Prompt:
When you reach the line with "thumb ip: (375, 145)" in the listing below, transcribe it and each line after it up to and including the line with "index dip: (167, 129)", exactly and with nothing else.

Entries supplied:
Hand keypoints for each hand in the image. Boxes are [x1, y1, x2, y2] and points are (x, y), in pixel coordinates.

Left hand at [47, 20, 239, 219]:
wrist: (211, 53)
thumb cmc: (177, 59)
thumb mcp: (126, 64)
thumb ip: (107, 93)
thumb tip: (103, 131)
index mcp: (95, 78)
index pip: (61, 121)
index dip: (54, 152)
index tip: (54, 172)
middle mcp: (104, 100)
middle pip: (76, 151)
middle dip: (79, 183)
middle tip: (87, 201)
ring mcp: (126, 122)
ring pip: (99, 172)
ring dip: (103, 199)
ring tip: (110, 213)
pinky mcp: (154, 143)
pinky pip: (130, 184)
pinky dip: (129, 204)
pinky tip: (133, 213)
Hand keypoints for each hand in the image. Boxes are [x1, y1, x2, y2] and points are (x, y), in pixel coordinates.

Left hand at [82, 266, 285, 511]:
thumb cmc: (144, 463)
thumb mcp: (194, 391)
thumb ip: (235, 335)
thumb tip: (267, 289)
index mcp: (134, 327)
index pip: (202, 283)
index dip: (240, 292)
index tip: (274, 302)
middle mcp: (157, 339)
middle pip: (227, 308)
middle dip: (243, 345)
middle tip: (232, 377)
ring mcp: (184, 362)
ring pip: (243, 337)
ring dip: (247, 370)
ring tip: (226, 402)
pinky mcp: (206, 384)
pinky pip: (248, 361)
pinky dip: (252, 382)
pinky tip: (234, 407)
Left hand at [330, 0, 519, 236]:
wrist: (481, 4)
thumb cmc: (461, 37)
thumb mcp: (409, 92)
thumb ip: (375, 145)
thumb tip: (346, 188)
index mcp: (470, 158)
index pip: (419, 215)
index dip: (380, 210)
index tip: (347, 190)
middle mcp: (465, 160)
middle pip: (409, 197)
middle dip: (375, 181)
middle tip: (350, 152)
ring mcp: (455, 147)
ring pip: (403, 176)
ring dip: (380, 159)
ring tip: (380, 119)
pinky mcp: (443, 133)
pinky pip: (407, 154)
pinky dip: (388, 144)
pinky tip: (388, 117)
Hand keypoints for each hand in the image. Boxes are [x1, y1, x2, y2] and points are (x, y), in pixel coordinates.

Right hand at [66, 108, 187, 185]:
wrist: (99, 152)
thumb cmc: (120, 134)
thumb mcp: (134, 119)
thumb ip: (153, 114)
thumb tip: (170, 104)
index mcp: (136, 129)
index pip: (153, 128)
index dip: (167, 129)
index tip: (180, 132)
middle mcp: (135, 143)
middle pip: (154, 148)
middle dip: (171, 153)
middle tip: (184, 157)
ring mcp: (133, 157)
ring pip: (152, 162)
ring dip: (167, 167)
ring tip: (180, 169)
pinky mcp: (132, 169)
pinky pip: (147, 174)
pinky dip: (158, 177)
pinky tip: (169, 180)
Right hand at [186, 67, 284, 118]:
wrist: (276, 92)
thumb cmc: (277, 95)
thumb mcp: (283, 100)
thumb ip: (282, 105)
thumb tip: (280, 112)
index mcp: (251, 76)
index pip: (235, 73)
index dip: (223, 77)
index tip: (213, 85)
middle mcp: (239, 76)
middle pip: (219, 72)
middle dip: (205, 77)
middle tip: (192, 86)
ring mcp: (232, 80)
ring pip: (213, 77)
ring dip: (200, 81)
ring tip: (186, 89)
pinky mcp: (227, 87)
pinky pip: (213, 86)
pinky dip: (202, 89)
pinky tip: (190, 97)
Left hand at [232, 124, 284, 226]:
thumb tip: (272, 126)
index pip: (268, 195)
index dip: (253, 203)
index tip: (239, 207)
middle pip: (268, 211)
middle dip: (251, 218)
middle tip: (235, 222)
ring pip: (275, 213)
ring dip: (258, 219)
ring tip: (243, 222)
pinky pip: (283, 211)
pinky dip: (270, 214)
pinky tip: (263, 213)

==

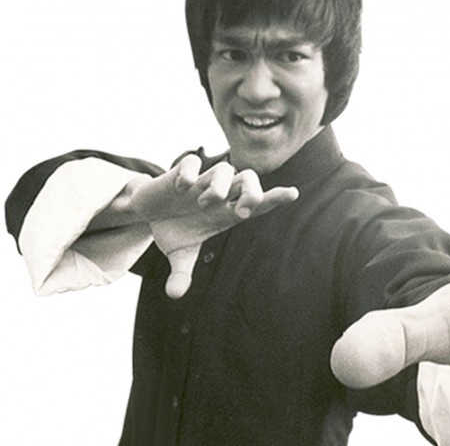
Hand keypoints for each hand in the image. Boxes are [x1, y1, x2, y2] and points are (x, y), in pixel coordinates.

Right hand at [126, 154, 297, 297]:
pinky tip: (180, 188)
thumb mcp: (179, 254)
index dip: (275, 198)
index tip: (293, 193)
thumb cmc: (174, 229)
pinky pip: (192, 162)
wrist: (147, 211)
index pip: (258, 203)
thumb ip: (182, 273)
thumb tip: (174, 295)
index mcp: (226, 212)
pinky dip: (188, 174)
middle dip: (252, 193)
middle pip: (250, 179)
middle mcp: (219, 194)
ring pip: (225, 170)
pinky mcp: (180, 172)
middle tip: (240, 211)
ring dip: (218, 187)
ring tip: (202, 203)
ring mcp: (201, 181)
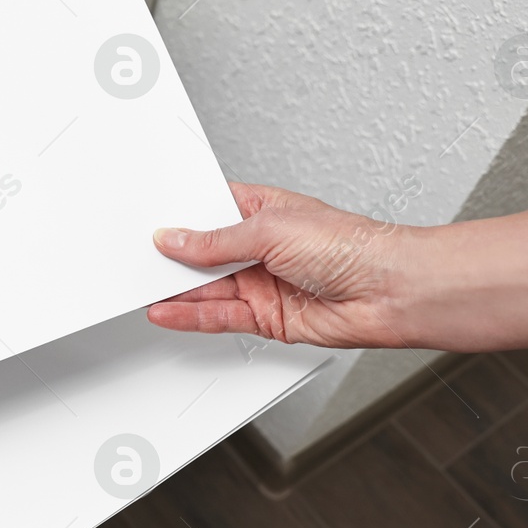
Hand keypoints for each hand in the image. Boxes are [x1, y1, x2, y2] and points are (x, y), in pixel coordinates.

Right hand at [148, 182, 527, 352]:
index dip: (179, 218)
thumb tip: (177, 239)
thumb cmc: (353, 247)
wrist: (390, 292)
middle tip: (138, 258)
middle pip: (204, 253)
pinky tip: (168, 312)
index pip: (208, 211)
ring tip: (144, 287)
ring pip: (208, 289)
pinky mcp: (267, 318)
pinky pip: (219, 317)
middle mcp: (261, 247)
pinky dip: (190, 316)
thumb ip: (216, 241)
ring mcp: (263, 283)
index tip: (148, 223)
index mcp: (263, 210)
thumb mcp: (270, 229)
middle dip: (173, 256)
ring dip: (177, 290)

Answer to this problem:
thumb ip: (375, 145)
thumb tip: (346, 188)
index mcp: (470, 158)
index pip: (419, 215)
index dip: (380, 210)
index tip: (347, 190)
middle mcp: (465, 160)
middle pip: (409, 197)
middle dip: (375, 181)
middle tip: (350, 152)
ring mcp: (455, 147)
ring pip: (403, 176)
ring dip: (380, 159)
ring tip: (380, 119)
pinky mcp: (443, 133)
pinky pip: (407, 154)
pinky dip: (388, 144)
pinky tip: (388, 117)
Hand keypoints for each hand in the image. Boxes are [x1, y1, x2, y2] and points are (x, y), in pixel coordinates.

Right hand at [66, 108, 187, 185]:
wrist: (99, 152)
thumb cmc: (120, 134)
thumb mcp: (134, 119)
thumb ip: (153, 114)
thumb tip: (170, 104)
index mcp: (136, 129)
index pip: (153, 128)
index dip: (167, 129)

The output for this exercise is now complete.